**** TEKS YANG DIBERIKAN
Aspek Pandangan Hidup daripada “Sekadar” Bahasa Puisi

Tentang cinta kepada Allah, al-Ghazali (via Hadi W.M., 2001:52) merumuskan lima sebab yang menimbulkannya, di antaranya ialah “... mencintai kepada setiap keindahan sebab keindahan itu sendiri, bukan sebab keuntungan lain, di balik itu ada keindahan Allah.” Pandangan al-Ghazali bertemu dengan pandangan Ibnu ‘Arabi bahwa semua cinta itu disebabkan oleh keindahan. Pada konteks keindahan, semua pengalaman spiritualitas digerakkan dan diekspresikan, sebagaimana sabda Nabi Muhammad SAW, “Sesungguhnya Allah itu Yang Maha Indah dan mencintai keindahan (InnaLlaha jamil wa yuhibbul jamal),” (H.R., Muslim, Shahih 2 Muslim, jilid I, hal.52). Oleh karena itu, para sufi-penyair yang bergerak menuju kepada Yang Mahaindah (al-Jamal), baik dalam perjalanan spiritualitas dari maqam ke maqam maupun mengungkap pengalaman religiositasnya melalui keadaan mental (hal), mereka masuk ke pengalaman keindahan Yang Mahaindah sekaligus tergerak mengungkapkan pengalamannya melalui ungkapan bahasa yang mampu mewadahinya. Meminjam pengertian Ludwig Wittgenstein bahwa:

“... Pengalaman religius demikian dalam kenyataannya tak pernah bisa ditunjuk secara langsung sebab bukan pengalaman inderawi. Sementara itu, bahasa mempunyai keterbatasan hanya dapat mengungkap apa yang menjadi realitas inderawi. Karenanya, ada realitas yang dapat disentuh dengan bahasa, dan ada yang tidak (the unutterable). Meskipun begitu, ada yang disebut bahasa religius, yang punya logika tersendiri, seperti pernah diungkapkan Peter L. Berger. Bahasa religius bersifat analogi, sebagian sama dan sebagian berbeda dengan bahasa dan situasi manusia sehari-hari.

Di samping itu, pengalaman religius menurut Ludwig Wittgenstein bersifat konatif, yakni pengalaman yang dialami secara langsung antara subjek dan objek, berlangsung dalam taraf tak sadar, dan karenanya berlangsung tanpa bahasa. Tetapi, saat subjek membahasakan pengalaman religiusnya, maka aspek konatif itu masuk ke aspek reflektif, yakni pengalaman religius yang telah terabstraksikan ke pola inderawi. Perpindahan ini dalam bahasa religius berlangsung dengan jalan analogi.” (via Rachman, Ulumul Qur’an, No.6, Juli-September 1990:88-89).
********
**** DAFTAR ITEM
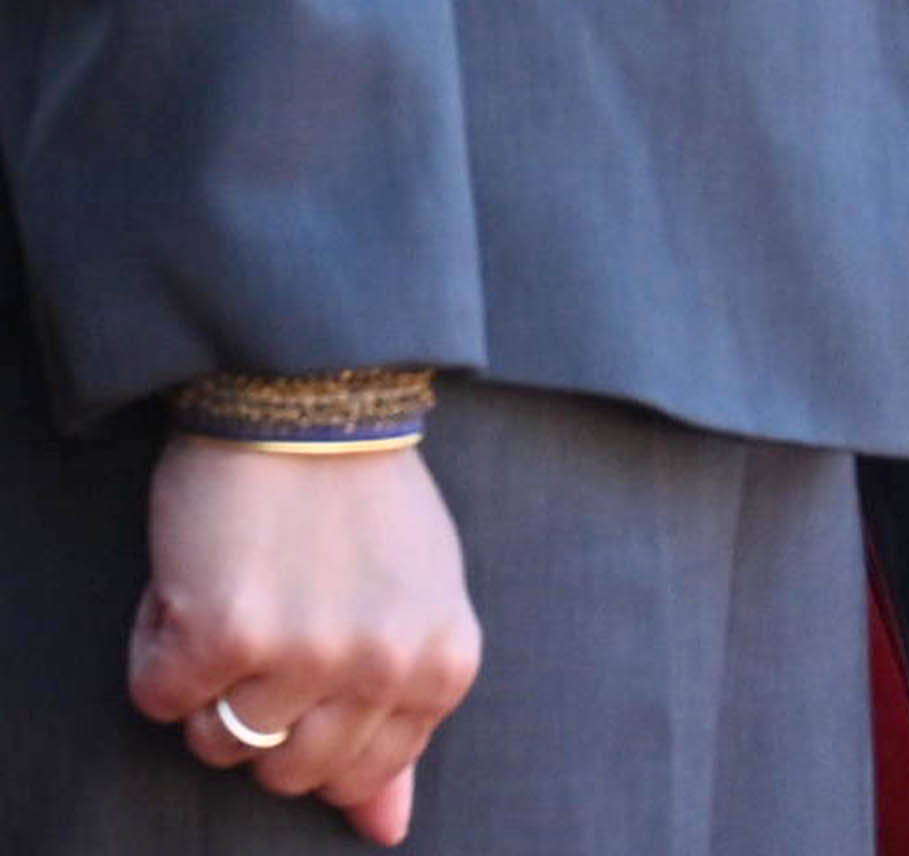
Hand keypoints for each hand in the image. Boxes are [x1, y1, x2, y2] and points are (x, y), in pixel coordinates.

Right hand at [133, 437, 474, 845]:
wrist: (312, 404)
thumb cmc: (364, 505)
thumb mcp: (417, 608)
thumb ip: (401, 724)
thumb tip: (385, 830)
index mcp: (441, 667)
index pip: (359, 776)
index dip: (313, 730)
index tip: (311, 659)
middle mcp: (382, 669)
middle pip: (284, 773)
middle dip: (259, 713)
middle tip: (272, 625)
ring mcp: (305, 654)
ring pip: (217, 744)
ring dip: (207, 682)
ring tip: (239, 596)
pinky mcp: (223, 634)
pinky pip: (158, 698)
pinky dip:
********
**** DAFTAR ITEM
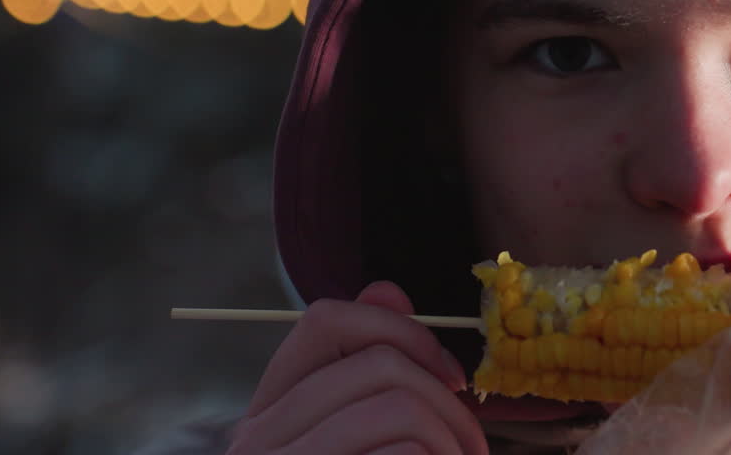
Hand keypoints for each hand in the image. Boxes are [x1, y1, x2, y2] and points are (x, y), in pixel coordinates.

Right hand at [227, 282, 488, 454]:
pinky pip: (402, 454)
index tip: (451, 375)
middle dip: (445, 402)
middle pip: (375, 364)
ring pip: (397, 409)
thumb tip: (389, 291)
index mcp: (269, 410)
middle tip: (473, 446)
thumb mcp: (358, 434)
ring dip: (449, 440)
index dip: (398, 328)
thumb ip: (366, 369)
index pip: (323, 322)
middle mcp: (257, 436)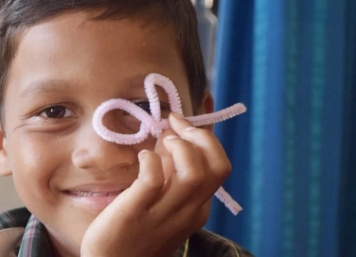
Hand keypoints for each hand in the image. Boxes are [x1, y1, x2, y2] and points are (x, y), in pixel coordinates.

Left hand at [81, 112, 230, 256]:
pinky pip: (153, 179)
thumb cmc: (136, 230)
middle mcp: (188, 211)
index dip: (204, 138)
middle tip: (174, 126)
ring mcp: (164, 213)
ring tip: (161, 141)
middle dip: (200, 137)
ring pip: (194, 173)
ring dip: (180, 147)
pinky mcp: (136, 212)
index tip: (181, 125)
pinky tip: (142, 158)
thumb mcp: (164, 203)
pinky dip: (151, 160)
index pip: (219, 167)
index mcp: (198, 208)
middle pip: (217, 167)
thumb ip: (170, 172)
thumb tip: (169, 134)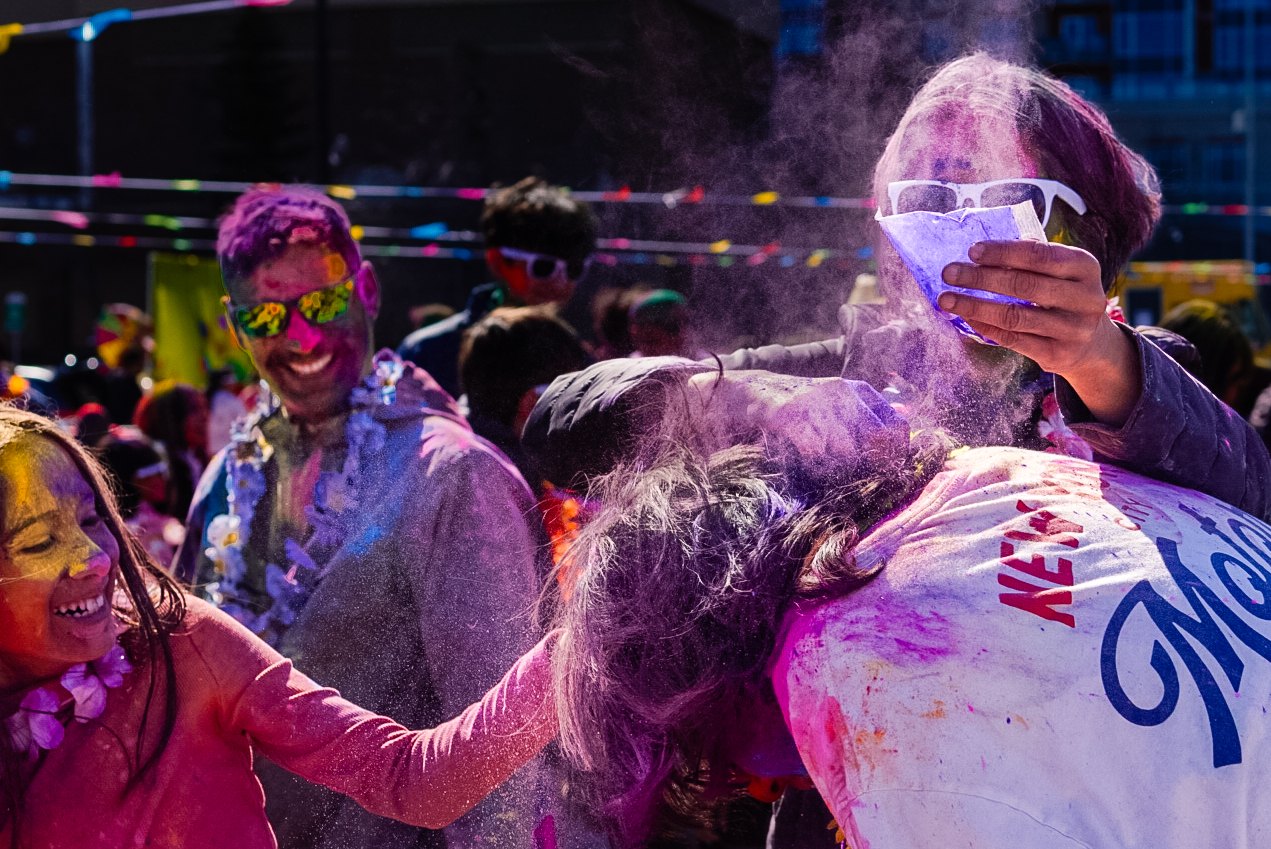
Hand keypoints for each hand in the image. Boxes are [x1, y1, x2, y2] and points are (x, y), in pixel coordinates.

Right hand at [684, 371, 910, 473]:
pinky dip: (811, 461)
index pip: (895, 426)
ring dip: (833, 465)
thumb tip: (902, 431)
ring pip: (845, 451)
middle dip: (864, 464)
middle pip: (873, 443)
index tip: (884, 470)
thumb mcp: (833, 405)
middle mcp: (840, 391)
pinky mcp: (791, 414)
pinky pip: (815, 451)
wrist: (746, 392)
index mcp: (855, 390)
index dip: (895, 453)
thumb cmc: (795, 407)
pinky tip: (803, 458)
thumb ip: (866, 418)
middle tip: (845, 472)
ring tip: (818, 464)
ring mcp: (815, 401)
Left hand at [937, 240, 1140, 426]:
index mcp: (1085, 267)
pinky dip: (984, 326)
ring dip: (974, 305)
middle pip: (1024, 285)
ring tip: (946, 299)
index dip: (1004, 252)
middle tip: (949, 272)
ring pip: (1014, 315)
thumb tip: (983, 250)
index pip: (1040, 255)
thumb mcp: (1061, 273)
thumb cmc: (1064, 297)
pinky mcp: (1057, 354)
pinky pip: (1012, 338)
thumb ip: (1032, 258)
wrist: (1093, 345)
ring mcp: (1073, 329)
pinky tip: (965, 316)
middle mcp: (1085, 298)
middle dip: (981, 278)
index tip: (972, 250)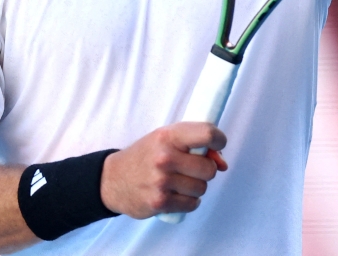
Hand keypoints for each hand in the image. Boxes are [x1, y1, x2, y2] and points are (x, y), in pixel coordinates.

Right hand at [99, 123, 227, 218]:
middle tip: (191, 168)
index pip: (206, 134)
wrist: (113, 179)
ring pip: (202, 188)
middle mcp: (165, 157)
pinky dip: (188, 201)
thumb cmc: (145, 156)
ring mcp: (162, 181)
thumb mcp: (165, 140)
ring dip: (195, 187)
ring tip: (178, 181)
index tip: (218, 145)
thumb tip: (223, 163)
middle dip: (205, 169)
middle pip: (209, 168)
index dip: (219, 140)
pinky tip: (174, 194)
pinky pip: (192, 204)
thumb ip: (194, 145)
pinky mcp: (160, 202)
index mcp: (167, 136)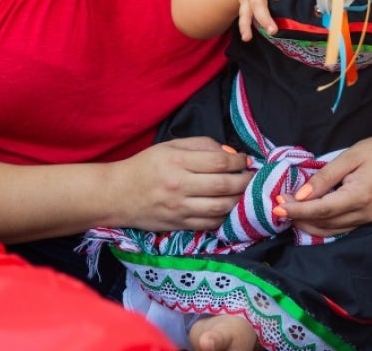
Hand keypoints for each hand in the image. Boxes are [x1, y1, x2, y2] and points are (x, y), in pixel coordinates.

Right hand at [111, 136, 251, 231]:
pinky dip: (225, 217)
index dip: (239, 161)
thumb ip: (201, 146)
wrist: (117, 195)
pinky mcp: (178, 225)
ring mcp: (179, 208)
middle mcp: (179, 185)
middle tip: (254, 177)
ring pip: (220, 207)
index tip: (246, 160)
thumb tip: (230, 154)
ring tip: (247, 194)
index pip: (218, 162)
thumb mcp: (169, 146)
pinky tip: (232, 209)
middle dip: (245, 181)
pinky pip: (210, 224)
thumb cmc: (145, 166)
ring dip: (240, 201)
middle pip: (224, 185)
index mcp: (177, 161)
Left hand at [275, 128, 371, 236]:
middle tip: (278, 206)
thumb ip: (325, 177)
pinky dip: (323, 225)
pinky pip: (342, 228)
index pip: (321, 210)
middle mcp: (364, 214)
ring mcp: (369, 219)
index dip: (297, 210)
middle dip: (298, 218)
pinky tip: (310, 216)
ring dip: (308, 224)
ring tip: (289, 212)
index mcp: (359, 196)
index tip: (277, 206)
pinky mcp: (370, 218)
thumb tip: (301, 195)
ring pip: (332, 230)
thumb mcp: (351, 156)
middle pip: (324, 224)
********
• [TUGAS] Dalam teks tentang bahasa puisi para sufi di atas, apa yang menurut Ibnu ‘Arabi menjadi sebab semua cinta?

• [JAWABAN] Menurut Ibnu ‘Arabi, semua cinta itu disebabkan oleh keindahan.